I am convinced that many problems between male and female partners have their origins here.

The University of the West Indies Open Campus

Even as we see a new appreciation of the importance of education, there are still large gaps. Education is a continuing process that goes from the cradle to the grave. This process from the cradle to the grave is being assisted by developments in technology, where with access to a computer and the Internet a whole new world is being opened. The point I am emphasizing here is that the issue goes beyond making sacrifices for children. Opportunities are now being opened up for parents who had lacked these opportunities when they were children. This is where the University of the West Indies Open Campus comes into the picture. Part of its focus is on the mature student. Opportunities are being presented for pre-University programmes to provide the necessary qualifications for those who want to continue their education. Programmes are also being offered at Certificate, Diploma and Associate Degree levels. Courses/programmes will be offered for persons who simply want to improve their knowledge in particular areas and a lot more attention will be given to shorter courses, that is, weekend -courses/ workshops, targeted at different levels on the educational ladder. The University of the West Indies Open Campus operates as a virtual campus and offers both face to face and on-line programmes/courses. There is an awareness that persons who have completed first degrees often have difficulty going away to pursue post-graduate work. At that stage of their lives they are likely to have strong family commitments- to be married and have children and also to have senior positions at work that would not easily facilitate their moving away from their jobs. Increasingly post-graduate programmes will be offered on-line. One of the advantages of on-line programmes is that students can better manage their study times, catering to their work and family commitments. Additionally they do not have to leave the country.

Exploring That New World

So there is a whole new world out there, not only for the young students but for everyone. As we move towards the Caribbean Single Market and Economy (that is, if it ever becomes a reality), we cannot assume that because we are from St.Vincent and the Grenadines we are going to have a natural advantage over a person from a different part of the Caribbean. Employers, whether government or private, want the best people available, and this in the end is what will matter.

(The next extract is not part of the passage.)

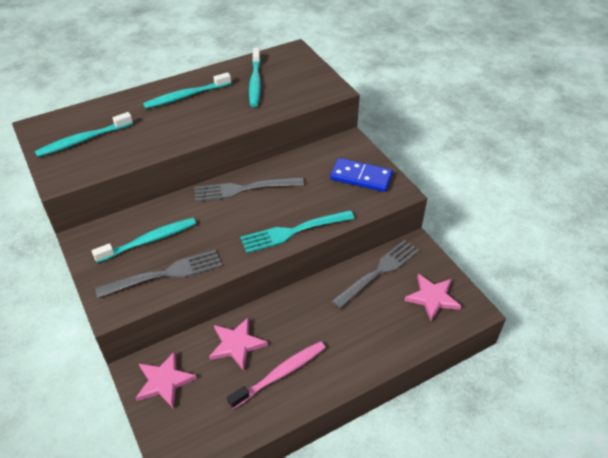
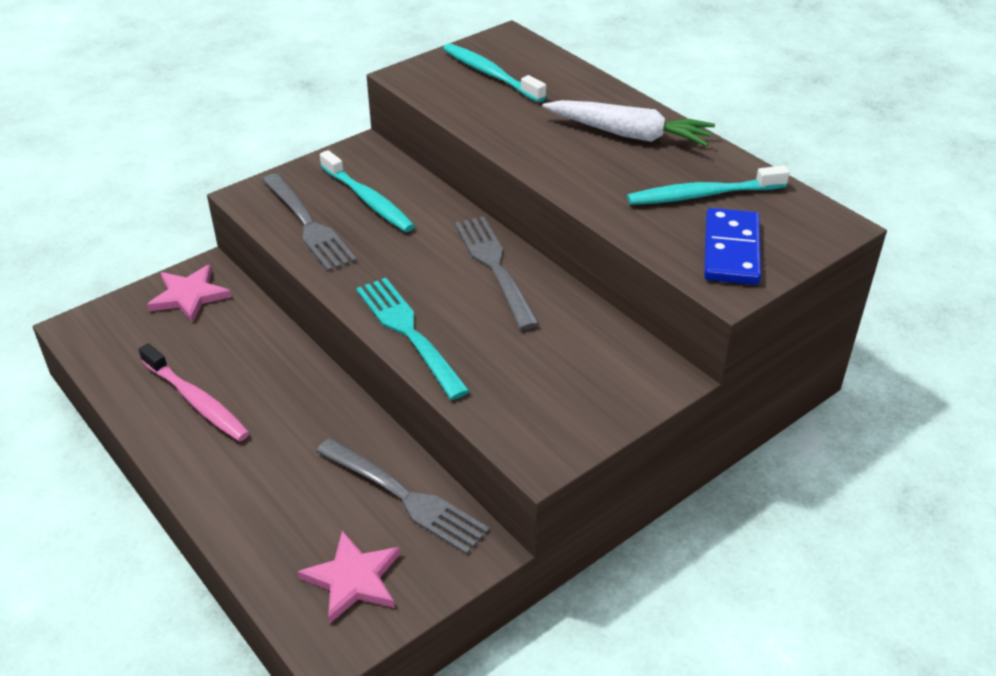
camera: 80 degrees right, 5 degrees down
turquoise toothbrush [143,72,231,109] -> white carrot [542,100,715,146]
pink star [209,317,268,371] -> none
blue domino [330,158,393,192] -> blue domino moved to [704,208,761,285]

But education is not only about providing people with the skills to find employment and to fight off competition. Education is about development in a holistic sense and our educational goals have to take this into account. Education is not only about the formal process (if it really ever was)and what you learn in that process. There are different media and it extends beyond the traditional classroom, made more so by developments in technology. So we have to explore that new world and begin to look at education in a different way and to realise that we are all students regardless of age, paper qualifications or where you stand in society. I read with interest the debate in the newspapers about who is qualified to understand the constitution. It is surprising that this is where we have reached. But this is a society where we have for long been caught up with who is bright and who is not. It is a pity, when there are so many important matters that we need to talk about and to realise that we all have opinions and we all live in a democracy where there is freedom of expression or rather where there should be freedom of expression.

Dr Adrian Fraser is a social commentator and historian.